Alors si le pouvoir politique gabonais, dans sa déchéance notoire, envisage cette réforme constitutionnelle, nous serons dans un régime PARLEMENTAIRE MONISTE du type anglais, allemand, Espagnol, Israélien et des pays scandinaves. Dans ce régime, le Roi ou le Président de la République règne mais ne gouverne pas. Il joue un rôle décoratif et protocolaire. Il n’émarge pas dans les partis politiques, ne participe pas à l’action politique. Sa prérogative principale est d’enregistrer la démission du Premier ministre sortant et de donner officiellement son onction après l’investiture du nouveau Premier. Le Président de la république est élu par les Députés et le Roi dispose d’un pouvoir de Droit divin.

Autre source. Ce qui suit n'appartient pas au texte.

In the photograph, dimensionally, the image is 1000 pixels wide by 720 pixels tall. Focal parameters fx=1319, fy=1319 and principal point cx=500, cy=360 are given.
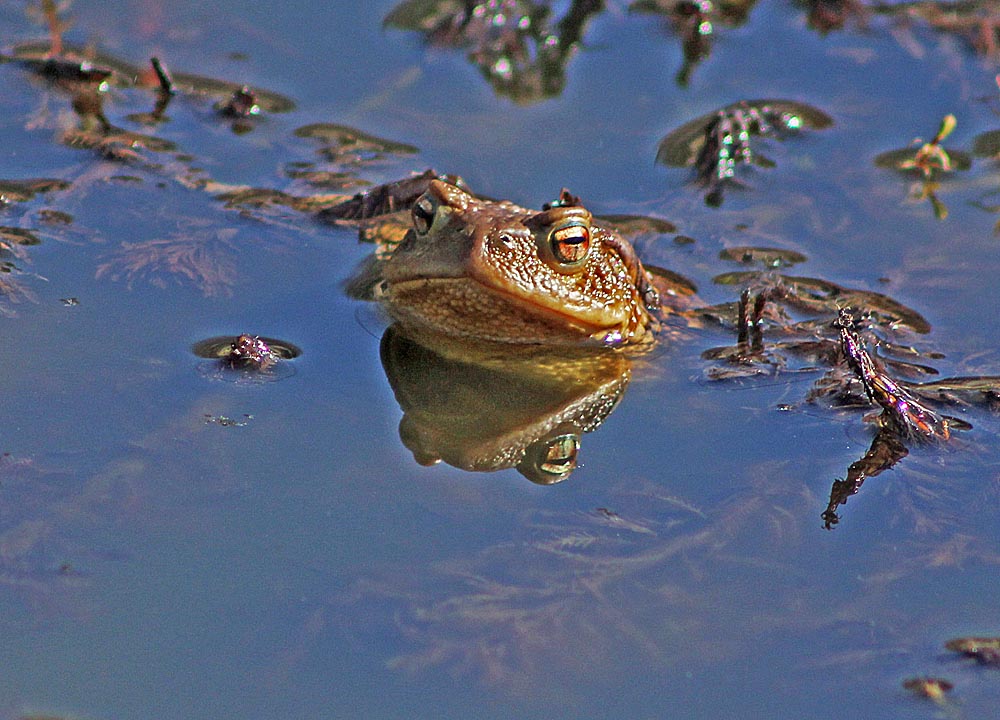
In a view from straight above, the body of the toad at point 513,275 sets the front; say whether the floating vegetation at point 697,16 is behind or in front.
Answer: behind

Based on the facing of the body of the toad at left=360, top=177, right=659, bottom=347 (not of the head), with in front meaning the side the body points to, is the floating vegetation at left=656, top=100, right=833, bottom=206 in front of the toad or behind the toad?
behind

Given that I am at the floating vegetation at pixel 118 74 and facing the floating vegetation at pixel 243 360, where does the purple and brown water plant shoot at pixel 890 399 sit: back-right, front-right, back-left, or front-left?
front-left

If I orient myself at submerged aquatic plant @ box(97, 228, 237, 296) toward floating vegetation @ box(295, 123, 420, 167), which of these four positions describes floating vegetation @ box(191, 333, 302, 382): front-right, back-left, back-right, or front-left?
back-right

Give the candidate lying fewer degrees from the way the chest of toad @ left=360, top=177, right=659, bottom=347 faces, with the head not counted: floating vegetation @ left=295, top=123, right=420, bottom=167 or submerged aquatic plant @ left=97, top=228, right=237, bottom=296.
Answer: the submerged aquatic plant

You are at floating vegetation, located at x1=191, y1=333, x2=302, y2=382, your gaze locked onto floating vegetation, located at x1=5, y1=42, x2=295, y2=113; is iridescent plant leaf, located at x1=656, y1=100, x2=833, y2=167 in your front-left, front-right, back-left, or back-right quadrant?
front-right

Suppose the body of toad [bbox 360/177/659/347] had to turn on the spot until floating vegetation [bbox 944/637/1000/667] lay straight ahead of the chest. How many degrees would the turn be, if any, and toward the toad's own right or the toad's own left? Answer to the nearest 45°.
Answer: approximately 90° to the toad's own left

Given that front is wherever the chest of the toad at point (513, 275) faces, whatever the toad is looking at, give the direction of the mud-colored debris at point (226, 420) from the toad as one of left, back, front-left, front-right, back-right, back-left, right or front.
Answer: front

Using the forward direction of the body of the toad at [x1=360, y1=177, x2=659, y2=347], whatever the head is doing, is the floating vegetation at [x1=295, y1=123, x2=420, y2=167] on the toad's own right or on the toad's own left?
on the toad's own right

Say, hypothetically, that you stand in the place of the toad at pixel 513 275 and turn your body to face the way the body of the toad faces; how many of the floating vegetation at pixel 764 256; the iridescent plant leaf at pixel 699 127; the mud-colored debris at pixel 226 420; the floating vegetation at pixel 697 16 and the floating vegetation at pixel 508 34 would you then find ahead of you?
1

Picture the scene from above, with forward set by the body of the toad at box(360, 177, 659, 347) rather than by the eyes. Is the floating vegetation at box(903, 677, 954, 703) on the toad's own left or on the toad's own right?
on the toad's own left

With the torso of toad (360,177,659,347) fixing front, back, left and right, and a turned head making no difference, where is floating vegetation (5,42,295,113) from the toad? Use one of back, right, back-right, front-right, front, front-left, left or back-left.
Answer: right

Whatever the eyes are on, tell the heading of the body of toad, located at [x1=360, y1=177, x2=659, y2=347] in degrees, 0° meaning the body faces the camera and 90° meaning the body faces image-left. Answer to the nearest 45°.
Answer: approximately 45°

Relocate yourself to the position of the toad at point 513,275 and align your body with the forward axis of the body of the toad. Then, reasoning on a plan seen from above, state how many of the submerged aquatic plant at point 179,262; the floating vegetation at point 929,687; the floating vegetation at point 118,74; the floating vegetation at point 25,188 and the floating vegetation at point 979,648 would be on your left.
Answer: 2
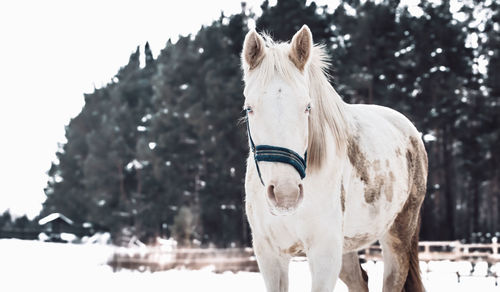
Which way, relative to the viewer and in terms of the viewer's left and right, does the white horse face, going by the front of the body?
facing the viewer and to the left of the viewer

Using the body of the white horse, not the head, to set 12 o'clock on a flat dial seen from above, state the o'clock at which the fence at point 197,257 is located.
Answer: The fence is roughly at 4 o'clock from the white horse.

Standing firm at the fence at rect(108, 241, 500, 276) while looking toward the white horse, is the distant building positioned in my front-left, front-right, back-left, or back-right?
back-right

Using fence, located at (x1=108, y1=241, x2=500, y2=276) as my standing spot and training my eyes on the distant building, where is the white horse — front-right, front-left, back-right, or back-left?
back-left

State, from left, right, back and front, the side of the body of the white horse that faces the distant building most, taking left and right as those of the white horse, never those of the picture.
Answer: right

Le chef d’un parti politique majoritaire après les élections législatives est désigné Premier ministre par les Députés de sa formation politique ou par un groupe de partis dont les similitudes idéologiques et doctrinales entraînent la constitution d’une coalition gouvernementale.
Le Premier ministre ne dépend pas du tout du Président de la république, il forme son gouvernement en toute indépendance, détermine et conduit la politique du gouvernement.
Au Gabon, dans leur intention de s’incruster au pouvoir, de continuer à tirer indûment au flanc et de crucifier définitivement le pays, les tenants actuels du pouvoir mettent en exergue une argumentation fallacieuse dont la superficialité déconcertante les discrédite sur le plan national et international. À force de faire n’importe quoi, on devient n’importe qui.
Déclarer : »Qu’exclure les citoyens du vote serait une source d’économie « traduit inévitablement une carence d’arguments. Quelle indigence.
Il faut souligner que certaines réformes ne peuvent être crédibles que si elles sont soumises aux referendums et non adoptées par voie parlementaire. Les Députés godillots, corrompus jusqu’à la moelle épinière, susceptibles de vendre père, mère, épousé et enfants même pour un plat de lentilles, ne comprennent pas les enjeux.
Le plus fort n’est jamais assez fort pour être toujours maître.
Alfred Nguia Banda , Docteur en Droit, DEA d’histoire des Idées politiques, ancien haut fonctionnaire gabonais exilé en France.